Because students' interests and aspirations may change during and after high school, their mathematics education should guarantee access to a broad spectrum of career and educational options. They should experience the interplay of algebra, geometry, statistics, probability, and discrete mathematics. They need to understand the fundamental mathematical concepts of function and relation, invariance, and transformation. They should be adept at visualizing, describing, and analyzing situations in mathematical terms. And they need to be able to justify and prove mathematically based ideas.

High school mathematics builds on the skills and understandings developed in the lower grades. For example, students should enter high school with extensive experience in modeling various patterns and relationships. High school students might explore the following problem:

A student strained her knee in an intramural volleyball game, and her doctor prescribed an anti-inflammatory drug to reduce the swelling. She is to take two 220-milligram tablets every 8 hours for 10 days.

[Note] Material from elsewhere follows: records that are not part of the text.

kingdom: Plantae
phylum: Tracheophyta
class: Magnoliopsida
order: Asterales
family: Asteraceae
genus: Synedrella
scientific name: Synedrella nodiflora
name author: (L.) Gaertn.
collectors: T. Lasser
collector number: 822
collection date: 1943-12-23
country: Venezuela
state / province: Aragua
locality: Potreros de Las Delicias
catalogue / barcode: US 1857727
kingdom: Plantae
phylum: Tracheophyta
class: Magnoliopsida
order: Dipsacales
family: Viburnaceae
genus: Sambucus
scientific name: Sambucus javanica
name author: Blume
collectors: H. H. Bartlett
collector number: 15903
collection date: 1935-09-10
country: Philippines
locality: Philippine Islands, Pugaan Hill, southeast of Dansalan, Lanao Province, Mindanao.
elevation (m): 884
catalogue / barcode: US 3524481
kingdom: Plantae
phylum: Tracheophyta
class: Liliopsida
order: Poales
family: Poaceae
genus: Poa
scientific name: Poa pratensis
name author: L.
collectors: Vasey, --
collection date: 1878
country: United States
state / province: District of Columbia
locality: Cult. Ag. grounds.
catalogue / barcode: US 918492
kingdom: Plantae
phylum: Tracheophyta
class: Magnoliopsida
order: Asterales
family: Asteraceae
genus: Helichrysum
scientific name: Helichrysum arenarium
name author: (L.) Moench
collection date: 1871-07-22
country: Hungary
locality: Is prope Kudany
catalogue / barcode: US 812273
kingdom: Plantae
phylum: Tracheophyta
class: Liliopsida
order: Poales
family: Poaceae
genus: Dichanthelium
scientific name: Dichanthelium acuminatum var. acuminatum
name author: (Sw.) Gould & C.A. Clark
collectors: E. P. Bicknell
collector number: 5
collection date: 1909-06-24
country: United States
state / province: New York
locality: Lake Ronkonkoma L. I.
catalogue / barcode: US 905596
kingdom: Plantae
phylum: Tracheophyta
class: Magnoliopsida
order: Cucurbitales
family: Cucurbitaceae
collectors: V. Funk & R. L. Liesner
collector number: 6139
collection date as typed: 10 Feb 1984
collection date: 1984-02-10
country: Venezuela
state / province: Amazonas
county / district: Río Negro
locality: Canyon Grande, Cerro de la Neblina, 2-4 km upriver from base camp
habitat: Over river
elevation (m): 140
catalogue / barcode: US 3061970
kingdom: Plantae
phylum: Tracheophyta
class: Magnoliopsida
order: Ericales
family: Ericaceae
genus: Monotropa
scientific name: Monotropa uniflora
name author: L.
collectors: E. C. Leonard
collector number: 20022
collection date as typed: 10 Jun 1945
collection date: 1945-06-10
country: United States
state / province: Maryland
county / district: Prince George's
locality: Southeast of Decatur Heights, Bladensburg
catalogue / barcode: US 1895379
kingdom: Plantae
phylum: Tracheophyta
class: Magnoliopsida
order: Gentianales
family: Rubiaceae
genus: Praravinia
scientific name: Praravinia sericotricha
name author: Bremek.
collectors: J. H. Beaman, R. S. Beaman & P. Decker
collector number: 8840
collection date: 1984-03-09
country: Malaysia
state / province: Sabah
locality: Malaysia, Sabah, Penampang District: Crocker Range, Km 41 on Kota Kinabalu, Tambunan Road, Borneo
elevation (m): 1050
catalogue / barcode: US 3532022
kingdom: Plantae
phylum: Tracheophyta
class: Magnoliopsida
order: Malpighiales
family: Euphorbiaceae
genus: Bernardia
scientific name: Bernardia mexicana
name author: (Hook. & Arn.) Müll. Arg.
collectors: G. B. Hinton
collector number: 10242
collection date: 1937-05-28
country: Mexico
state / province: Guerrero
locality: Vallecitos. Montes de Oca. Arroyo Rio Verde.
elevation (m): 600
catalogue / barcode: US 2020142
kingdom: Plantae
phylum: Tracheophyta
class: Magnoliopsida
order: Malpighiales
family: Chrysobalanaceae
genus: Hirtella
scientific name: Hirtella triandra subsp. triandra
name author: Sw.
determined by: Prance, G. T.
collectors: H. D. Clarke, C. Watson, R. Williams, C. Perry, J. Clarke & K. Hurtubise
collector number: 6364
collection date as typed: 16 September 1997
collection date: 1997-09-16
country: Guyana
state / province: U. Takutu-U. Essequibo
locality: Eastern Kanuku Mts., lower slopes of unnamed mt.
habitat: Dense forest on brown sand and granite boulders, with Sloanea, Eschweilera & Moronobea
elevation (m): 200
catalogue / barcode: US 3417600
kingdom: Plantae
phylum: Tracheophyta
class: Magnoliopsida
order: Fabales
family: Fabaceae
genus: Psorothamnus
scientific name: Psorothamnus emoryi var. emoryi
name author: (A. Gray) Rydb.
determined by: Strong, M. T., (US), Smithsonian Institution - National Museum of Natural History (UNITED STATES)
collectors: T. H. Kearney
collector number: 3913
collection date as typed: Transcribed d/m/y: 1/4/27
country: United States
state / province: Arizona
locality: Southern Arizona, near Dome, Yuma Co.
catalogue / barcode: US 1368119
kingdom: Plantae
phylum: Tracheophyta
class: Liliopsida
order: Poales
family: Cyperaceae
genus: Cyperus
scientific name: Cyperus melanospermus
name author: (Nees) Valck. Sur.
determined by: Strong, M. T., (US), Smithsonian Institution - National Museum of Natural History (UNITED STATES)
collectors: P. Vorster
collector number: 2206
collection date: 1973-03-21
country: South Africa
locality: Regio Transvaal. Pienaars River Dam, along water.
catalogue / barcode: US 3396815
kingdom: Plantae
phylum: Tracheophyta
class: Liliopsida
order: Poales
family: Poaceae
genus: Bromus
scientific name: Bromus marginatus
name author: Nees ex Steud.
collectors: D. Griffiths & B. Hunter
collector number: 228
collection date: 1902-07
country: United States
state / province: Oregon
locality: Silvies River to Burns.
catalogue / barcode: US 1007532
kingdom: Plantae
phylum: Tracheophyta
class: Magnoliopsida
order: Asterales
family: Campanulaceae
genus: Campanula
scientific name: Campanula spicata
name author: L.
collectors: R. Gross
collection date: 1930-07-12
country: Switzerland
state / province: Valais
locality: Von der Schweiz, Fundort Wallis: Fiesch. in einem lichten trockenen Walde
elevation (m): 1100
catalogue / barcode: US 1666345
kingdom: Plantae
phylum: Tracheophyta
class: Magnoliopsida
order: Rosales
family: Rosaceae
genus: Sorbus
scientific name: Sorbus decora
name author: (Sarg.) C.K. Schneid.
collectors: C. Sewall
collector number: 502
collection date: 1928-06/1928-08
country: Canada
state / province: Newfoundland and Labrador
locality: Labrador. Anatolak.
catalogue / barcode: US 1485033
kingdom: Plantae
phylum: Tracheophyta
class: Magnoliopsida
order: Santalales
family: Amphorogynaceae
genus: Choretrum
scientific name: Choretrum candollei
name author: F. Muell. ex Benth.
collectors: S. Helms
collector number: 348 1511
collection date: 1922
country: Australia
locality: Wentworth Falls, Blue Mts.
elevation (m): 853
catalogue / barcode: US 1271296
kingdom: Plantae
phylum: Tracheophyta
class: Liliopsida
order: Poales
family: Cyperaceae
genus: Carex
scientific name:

If her kidneys filtered 60% of this drug from her body every 8 hours, how much of the drug was in her system after 10 days? How much of the drug would have been in her system if she had continued to take the drug for a year?

 Fig. 3. A spreadsheet computation of the "drug dosage" problem

Students might represent the equation informally as NEXT = 0.4(NOW) + 440, start at 440. Entering this relationship in a spreadsheet (see fig. 3), they could note that an "equilibrium" value of about 733 1/3 milligrams is reached. This investigation might lead to explorations of finite sequences and series.

High school students can study mathematics that extends beyond the material expected of all students in at least three ways. One is to include in the curriculum material that extends the foundational material in depth or sophistication. Two other approaches make use of supplementary courses. In the first, students enroll in additional courses concurrent with those expected of all students. In the second, students complete a three-year version of the shared material and then take other mathematics courses. In both situations, students can choose from such courses as computer science, technical mathematics, statistics, and calculus. Each of these approaches has the essential property that all students learn the same foundation of mathematics but some, if they wish, can study additional mathematics.

The Standards for high school students are ambitious. The demands made on high school teachers in achieving the Standards will require extended and sustained professional development and a large degree of administrative support.